# LCR alignment



## Clint (Feb 7, 2010)

I currently have three 2-way speakers (and a sub) behind an AT screen, aligned vertically, i.e. each with the tweeter above the mid, TM. I'm replacing them with somewhat larger speakers with a tweeter between two mids, MTM. How should I mount the new speakers?

Horizontal Horizontal Horizontal
Vertical Vertical Vertical
Vertical Horizontal Vertical
Other?

Screen is 10' wide. Current mounts are spaced 4' apart at ear height. New speakers are 18" long/tall. Prime seat is 15' back. Thanks.


----------



## lsiberian (Mar 24, 2009)

Clint said:


> I currently have three 2-way speakers (and a sub) behind an AT screen, aligned vertically, i.e. each with the tweeter above the mid, TM. I'm replacing them with somewhat larger speakers with a tweeter between two mids, MTM. How should I mount the new speakers?
> 
> Horizontal Horizontal Horizontal
> Vertical Vertical Vertical
> ...


Vertical Vertical Vertical always.


----------



## Prof. (Oct 20, 2006)

If they were designed to be used vertically,(and not horizontally as centre speakers) then that's how they should be mounted..


----------



## glaufman (Nov 25, 2007)

Vertical. 
Sometimes, even centers that are supposedly designed to be used horizontally sound better (over a larger listener area) as verticals... YMMV on that.


----------



## Clint (Feb 7, 2010)

Actually, VVV has been my plan all along. I just wanted other opinions.

Though I did wonder if a HHH would give me a wider sound field and if that would be an improvement or not. As MTM speakers, the tweeters will be in the same location in either orientation. Would it not be better to have the mids spread out along an axis at ear height? Why would having 3 mids above and 3 below that axis be better?


----------



## glaufman (Nov 25, 2007)

Mids spread can create lobing effects across whichever axis they're spread over. In general, more seating locations are spread further across the horizontal axis than the vertical axis, making lobing (generally) more damaging in the horizontal direction than the vertical one.


----------



## Clint (Feb 7, 2010)

Sorry, what's "lobing"?


----------



## glaufman (Nov 25, 2007)

Sorry, this isn't really the right term technically... but what I was trying to refer to is the tendency of two drivers spaced slightly apart from each other playing the same frequencies having a cancellation effect in certain places and an additive effect at other places.
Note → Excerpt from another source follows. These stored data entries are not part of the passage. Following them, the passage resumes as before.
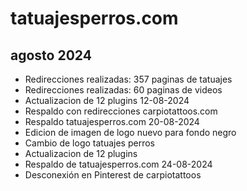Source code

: # tatuajesperros.com

## agosto 2024

* Redirecciones realizadas: 357 paginas de tatuajes
* Redirecciones realizadas: 60 paginas de videos
* Actualizacion de 12 plugins 12-08-2024
* Respaldo con redirecciones carpiotattoos.com
* Respaldo tatuajesperros.com 20-08-2024
* Edicion de imagen de logo nuevo para fondo negro
* Cambio de logo tatuajes perros
* Actualizacion de 12 plugins
* Respaldo de tatuajesperros.com 24-08-2024
* Desconexión en Pinterest de carpiotattoos

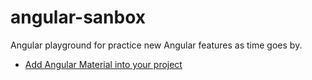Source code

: # angular-sanbox
Angular playground for practice new Angular  features as time goes by.



* [Add Angular Material into your project](./docs/material)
It makes for an uneven frequency response at certain locations, and differeing responses across many locations... this is an inherent flaw in many horizontally designed MTM (midrange-tweeter-midrange) center channel speakers... The centers that have a tweeter on top of a mid, then flanked with 2 woofers (3-way design) generally don't suffer from this as much, nor do so-called 2.5 way designs where the mid on one side or the other has it's frequency range limited to try and stay out of the frequencies that would interfere (based on the space between the drivers)... tapered array's work in a similar manner though I don't remember the technicaly difference between those and the 2.5 way design...


----------



## subzero (Jan 25, 2010)

Even centers that are supposedly designed to be used horizontally sound better.


----------